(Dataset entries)
────────────────────────────────────────

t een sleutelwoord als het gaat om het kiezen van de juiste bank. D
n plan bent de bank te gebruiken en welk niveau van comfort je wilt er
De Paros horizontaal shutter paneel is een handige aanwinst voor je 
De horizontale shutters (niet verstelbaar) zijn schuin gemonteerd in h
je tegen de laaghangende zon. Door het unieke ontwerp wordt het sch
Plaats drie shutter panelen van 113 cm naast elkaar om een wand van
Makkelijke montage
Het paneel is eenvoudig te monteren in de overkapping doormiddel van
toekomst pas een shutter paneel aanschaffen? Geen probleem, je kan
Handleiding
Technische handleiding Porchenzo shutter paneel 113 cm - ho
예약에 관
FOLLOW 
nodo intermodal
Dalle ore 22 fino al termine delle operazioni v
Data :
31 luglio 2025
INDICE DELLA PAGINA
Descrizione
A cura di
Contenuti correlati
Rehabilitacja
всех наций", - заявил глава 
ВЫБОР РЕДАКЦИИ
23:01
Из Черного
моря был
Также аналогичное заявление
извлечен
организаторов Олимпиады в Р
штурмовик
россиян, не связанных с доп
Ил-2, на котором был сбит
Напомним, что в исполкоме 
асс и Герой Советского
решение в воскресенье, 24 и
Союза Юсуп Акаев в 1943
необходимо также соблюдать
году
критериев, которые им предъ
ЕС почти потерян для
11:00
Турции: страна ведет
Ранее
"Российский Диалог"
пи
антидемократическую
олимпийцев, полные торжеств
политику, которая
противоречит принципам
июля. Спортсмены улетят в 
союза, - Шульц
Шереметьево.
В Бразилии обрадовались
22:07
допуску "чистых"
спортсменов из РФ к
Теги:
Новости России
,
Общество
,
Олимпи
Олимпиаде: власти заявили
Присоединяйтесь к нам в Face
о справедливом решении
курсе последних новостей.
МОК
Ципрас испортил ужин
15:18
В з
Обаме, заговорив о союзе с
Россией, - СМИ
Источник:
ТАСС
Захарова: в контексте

────────────────────────────────────────

## [Problem to solve]
Reproduce every line of the rows above verbatim, keeping each one unchanged and in its original order.

## [Exercise output]
t een sleutelwoord als het gaat om het kiezen van de juiste bank. D
n plan bent de bank te gebruiken en welk niveau van comfort je wilt er
De Paros horizontaal shutter paneel is een handige aanwinst voor je 
De horizontale shutters (niet verstelbaar) zijn schuin gemonteerd in h
je tegen de laaghangende zon. Door het unieke ontwerp wordt het sch
Plaats drie shutter panelen van 113 cm naast elkaar om een wand van
Makkelijke montage
Het paneel is eenvoudig te monteren in de overkapping doormiddel van
toekomst pas een shutter paneel aanschaffen? Geen probleem, je kan
Handleiding
Technische handleiding Porchenzo shutter paneel 113 cm - ho
예약에 관
FOLLOW 
nodo intermodal
Dalle ore 22 fino al termine delle operazioni v
Data :
31 luglio 2025
INDICE DELLA PAGINA
Descrizione
A cura di
Contenuti correlati
Rehabilitacja
всех наций", - заявил глава 
ВЫБОР РЕДАКЦИИ
23:01
Из Черного
моря был
Также аналогичное заявление
извлечен
организаторов Олимпиады в Р
штурмовик
россиян, не связанных с доп
Ил-2, на котором был сбит
Напомним, что в исполкоме 
асс и Герой Советского
решение в воскресенье, 24 и
Союза Юсуп Акаев в 1943
необходимо также соблюдать
году
критериев, которые им предъ
ЕС почти потерян для
11:00
Турции: страна ведет
Ранее
"Российский Диалог"
пи
антидемократическую
олимпийцев, полные торжеств
политику, которая
противоречит принципам
июля. Спортсмены улетят в 
союза, - Шульц
Шереметьево.
В Бразилии обрадовались
22:07
допуску "чистых"
спортсменов из РФ к
Теги:
Новости России
,
Общество
,
Олимпи
Олимпиаде: власти заявили
Присоединяйтесь к нам в Face
о справедливом решении
курсе последних новостей.
МОК
Ципрас испортил ужин
15:18
В з
Обаме, заговорив о союзе с
Россией, - СМИ
Источник:
ТАСС
Захарова: в контексте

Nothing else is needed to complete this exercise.